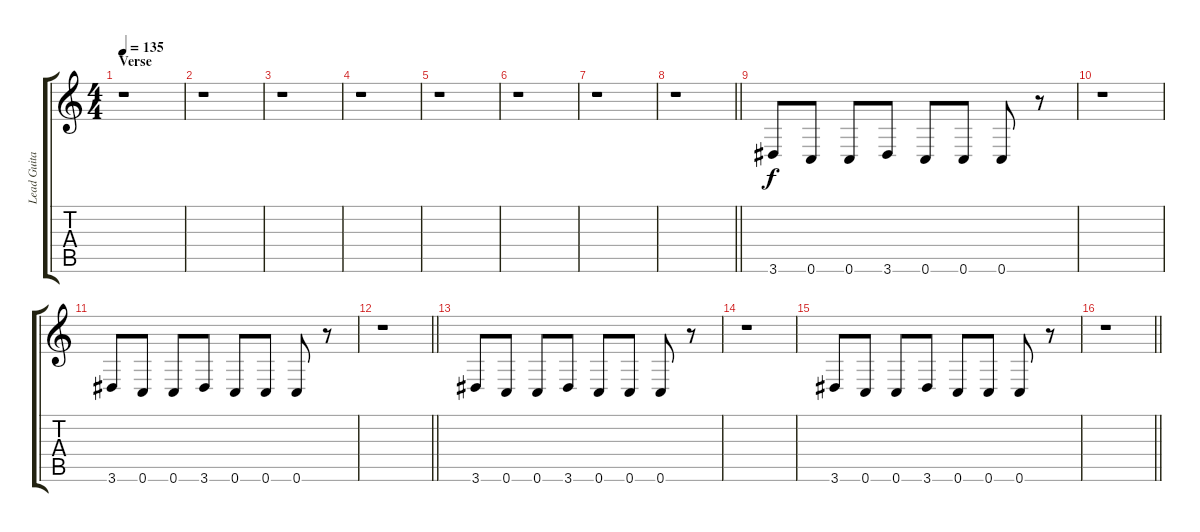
\track ("Lead Guitar" "Lead Guita") {instrument distortionguitar}
\staff {score tabs}
\tuning (D4 A3 F3 C3 G2 C2) {hide}
\ts (4 4)
\section ("" "Verse")
\tempo 135
\clef g2
\ks c
r.1{dy f} |
r.1 |
r.1 |
r.1 |
r.1 |
r.1 |
r.1 |
\barLineRight lightlight
r.1 |
3.6.8 0.6.8 0.6.8 3.6.8 0.6.8 0.6.8 0.6.8 r.8 |
r.1 |
3.6.8 0.6.8 0.6.8 3.6.8 0.6.8 0.6.8 0.6.8 r.8 |
\barLineRight lightlight
r.1 |
3.6.8 0.6.8 0.6.8 3.6.8 0.6.8 0.6.8 0.6.8 r.8 |
r.1 |
3.6.8 0.6.8 0.6.8 3.6.8 0.6.8 0.6.8 0.6.8 r.8 |
\barLineRight lightlight
r.1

=== Directive ===
Reproduce the notation from every entry above character for character, leaving out the pictures.

=== Solution to this problem ===
\track ("Lead Guitar" "Lead Guita") {instrument distortionguitar}
\staff {score tabs}
\tuning (D4 A3 F3 C3 G2 C2) {hide}
\ts (4 4)
\section ("" "Verse")
\tempo 135
\clef g2
\ks c
r.1{dy f} |
r.1 |
r.1 |
r.1 |
r.1 |
r.1 |
r.1 |
\barLineRight lightlight
r.1 |
3.6.8 0.6.8 0.6.8 3.6.8 0.6.8 0.6.8 0.6.8 r.8 |
r.1 |
3.6.8 0.6.8 0.6.8 3.6.8 0.6.8 0.6.8 0.6.8 r.8 |
\barLineRight lightlight
r.1 |
3.6.8 0.6.8 0.6.8 3.6.8 0.6.8 0.6.8 0.6.8 r.8 |
r.1 |
3.6.8 0.6.8 0.6.8 3.6.8 0.6.8 0.6.8 0.6.8 r.8 |
\barLineRight lightlight
r.1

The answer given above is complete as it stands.